Directed and written by Jordan-Kane Lewis


2019


Depicted Illusion is a new dramatic character study from young student filmmaker Jordan-Kane Lewis which explores the mind of a serial killer whose victims also become his “art”.


Opening with a Blade Runner-style electronica score, the short begins with a dead body and what looks like a crime-scene photographer taking pictures of a slain woman.


However, this is actually Johnathon, the killer himself who is also a photographer and who uses his gruesome scenarios as the backdrop in his regular job.


The film also uses a voiceover (ironically like Blade Runner’s original cut too) and attempts to blend the disturbing night-time incidents with some more mundane day-time conversations.

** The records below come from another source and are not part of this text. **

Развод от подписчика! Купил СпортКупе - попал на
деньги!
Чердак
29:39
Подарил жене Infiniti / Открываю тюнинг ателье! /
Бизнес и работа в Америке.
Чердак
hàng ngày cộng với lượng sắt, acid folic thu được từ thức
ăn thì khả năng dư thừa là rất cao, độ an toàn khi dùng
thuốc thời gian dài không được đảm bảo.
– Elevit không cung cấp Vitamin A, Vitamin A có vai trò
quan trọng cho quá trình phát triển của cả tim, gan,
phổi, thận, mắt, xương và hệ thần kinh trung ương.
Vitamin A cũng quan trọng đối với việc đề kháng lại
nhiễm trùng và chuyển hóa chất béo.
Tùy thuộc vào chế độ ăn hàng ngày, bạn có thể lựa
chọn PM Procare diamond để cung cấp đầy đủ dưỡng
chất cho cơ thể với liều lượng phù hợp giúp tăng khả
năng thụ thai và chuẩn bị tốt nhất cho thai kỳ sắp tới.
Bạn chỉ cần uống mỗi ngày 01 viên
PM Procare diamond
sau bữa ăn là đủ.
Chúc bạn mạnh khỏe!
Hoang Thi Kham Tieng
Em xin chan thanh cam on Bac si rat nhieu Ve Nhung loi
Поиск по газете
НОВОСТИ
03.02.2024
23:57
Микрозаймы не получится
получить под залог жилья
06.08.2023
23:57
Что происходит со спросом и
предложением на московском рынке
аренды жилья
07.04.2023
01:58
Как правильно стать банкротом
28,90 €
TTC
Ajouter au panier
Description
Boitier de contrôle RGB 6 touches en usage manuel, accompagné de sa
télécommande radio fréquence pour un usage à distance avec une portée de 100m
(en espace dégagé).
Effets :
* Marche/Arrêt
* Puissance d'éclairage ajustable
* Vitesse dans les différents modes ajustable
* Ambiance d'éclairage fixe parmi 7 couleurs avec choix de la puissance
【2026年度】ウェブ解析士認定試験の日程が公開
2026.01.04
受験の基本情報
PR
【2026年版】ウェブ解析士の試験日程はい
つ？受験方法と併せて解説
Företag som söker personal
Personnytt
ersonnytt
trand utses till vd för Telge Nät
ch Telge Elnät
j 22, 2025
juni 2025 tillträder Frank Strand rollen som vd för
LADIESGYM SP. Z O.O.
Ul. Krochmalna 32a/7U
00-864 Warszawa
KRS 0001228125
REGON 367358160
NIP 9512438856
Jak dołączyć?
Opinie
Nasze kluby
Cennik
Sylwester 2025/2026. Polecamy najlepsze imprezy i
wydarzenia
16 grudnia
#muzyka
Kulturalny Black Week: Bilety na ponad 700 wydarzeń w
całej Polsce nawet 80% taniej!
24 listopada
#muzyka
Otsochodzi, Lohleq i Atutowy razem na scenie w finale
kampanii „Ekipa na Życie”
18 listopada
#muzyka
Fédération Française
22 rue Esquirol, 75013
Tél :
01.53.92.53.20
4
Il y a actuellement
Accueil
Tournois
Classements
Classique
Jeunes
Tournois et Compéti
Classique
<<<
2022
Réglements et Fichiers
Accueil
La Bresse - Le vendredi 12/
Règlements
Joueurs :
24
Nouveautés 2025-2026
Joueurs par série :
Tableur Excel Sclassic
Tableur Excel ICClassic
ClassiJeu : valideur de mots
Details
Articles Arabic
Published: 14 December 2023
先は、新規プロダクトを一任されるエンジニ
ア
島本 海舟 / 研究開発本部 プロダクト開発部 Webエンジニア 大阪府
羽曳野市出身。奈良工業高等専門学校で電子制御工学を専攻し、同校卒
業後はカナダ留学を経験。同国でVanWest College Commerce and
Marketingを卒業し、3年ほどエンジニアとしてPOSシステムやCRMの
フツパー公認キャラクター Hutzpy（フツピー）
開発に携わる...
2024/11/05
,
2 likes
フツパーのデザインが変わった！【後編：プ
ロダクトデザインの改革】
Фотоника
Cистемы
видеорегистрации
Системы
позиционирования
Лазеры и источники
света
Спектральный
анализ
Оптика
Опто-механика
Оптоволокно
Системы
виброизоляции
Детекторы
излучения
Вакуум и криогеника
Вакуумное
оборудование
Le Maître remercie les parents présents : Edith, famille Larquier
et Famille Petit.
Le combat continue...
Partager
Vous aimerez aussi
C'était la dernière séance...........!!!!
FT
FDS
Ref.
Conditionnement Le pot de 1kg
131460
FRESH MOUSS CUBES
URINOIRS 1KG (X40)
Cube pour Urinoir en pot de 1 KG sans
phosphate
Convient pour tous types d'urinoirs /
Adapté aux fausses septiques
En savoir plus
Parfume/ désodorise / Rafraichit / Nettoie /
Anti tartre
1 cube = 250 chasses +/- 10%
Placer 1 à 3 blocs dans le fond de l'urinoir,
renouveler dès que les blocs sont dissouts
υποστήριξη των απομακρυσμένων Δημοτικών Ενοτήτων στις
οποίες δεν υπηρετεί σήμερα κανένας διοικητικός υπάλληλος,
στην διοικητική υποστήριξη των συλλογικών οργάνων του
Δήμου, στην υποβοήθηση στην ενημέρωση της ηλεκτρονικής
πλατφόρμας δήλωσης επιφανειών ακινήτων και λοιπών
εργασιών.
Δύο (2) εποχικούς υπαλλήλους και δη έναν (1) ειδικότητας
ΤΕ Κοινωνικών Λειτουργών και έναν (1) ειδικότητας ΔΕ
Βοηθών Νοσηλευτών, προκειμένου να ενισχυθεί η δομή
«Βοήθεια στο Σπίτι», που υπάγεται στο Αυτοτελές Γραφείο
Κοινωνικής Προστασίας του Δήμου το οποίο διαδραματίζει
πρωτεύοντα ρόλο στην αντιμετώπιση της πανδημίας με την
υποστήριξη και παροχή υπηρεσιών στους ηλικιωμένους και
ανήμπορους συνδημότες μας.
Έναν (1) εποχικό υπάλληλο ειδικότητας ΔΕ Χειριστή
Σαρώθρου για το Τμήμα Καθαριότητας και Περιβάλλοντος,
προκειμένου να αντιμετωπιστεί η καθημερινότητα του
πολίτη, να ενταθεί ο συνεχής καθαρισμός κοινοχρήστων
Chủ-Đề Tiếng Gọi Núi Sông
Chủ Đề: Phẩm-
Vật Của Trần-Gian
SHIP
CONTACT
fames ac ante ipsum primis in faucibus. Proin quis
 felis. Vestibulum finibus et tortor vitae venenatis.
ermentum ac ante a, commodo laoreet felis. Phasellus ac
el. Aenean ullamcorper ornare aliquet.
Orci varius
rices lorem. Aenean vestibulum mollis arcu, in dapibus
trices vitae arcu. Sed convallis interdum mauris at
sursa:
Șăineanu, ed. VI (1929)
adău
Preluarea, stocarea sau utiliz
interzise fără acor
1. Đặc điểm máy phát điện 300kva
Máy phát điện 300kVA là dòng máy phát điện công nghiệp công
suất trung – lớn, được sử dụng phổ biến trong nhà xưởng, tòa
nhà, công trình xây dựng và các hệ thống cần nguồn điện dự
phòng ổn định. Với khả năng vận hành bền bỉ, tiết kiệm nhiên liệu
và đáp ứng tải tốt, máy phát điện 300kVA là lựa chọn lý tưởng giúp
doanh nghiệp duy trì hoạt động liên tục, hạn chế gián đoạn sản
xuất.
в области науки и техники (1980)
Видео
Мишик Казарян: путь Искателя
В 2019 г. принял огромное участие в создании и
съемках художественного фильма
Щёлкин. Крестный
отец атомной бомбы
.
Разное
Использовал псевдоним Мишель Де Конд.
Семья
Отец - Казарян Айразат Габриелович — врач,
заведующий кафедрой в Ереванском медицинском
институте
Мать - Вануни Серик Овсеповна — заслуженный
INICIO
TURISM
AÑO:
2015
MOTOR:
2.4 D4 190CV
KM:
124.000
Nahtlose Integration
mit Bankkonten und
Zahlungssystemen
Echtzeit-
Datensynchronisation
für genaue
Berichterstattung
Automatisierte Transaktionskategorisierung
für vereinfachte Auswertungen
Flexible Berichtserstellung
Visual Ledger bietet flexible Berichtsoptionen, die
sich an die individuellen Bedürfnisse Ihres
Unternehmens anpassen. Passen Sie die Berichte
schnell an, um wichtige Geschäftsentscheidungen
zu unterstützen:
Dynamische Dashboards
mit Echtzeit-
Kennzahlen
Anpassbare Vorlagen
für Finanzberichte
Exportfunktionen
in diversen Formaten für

The mix of dark lighting and digital sounds echoes some of Nicholas Winding Refn’s work – which seems an influence – and the filmmaker has high aspirations mixing heady religious themes into the protagonist’s murderous intentions.


The filmmaker acknowledges their low budget and short time to plan and unfortunately this is noticeable in a few specific areas. Especially the sound which could do with another pass in the editing studio.


Using mainly on-set audio recording there is sadly a noticeable hum in an unbalanced mix and the voiceover also gets lost in a soundtrack that is at times too loud and also too sloppy.


Some consistency would help in the lighting too but the filmmaker does make a lot of interesting shot choices. Keeping the audience visually engaged, the director – clearly cinematically influenced – adds in “God” shots, drone shots, slow zooms and sequences filmed from a car to tell their story which is to the film’s credit.


As the serial killer drags more bodies around, the voiceover moves into a sermon of the killer’s manifesto of sorts and whilst the acting is a little under-par, parts of it reminded me at times of the blank expressions within Henry: Portrait of a Serial Killer.


The killer uses photos of his victims in his art – a bit of Lords of Chaos here crossed with Velvet Buzzsaw - and the ending sees a group of white-masked cult members (fans?) coaxing Johnathon to a local pub.


Dressed like the party-goers from Eyes Wide Shut, but filmed in what looks like a Wetherspoons, another location would have added more atmosphere but the film’s strange ambience continues with a macabre and non-explanatory conclusion.


The filmmaker is not short of cinematic inspiration and throws a lot of meaningful ideas into the 15-minute short but it’s slightly undone by the – albeit acknowledged – confines that go with a student film.


However, whilst not entirely successful on the technical side, Depicted Illusion delves deep into the mind of a disturbed individual with some resourceful flourishes despite its low budget limitations.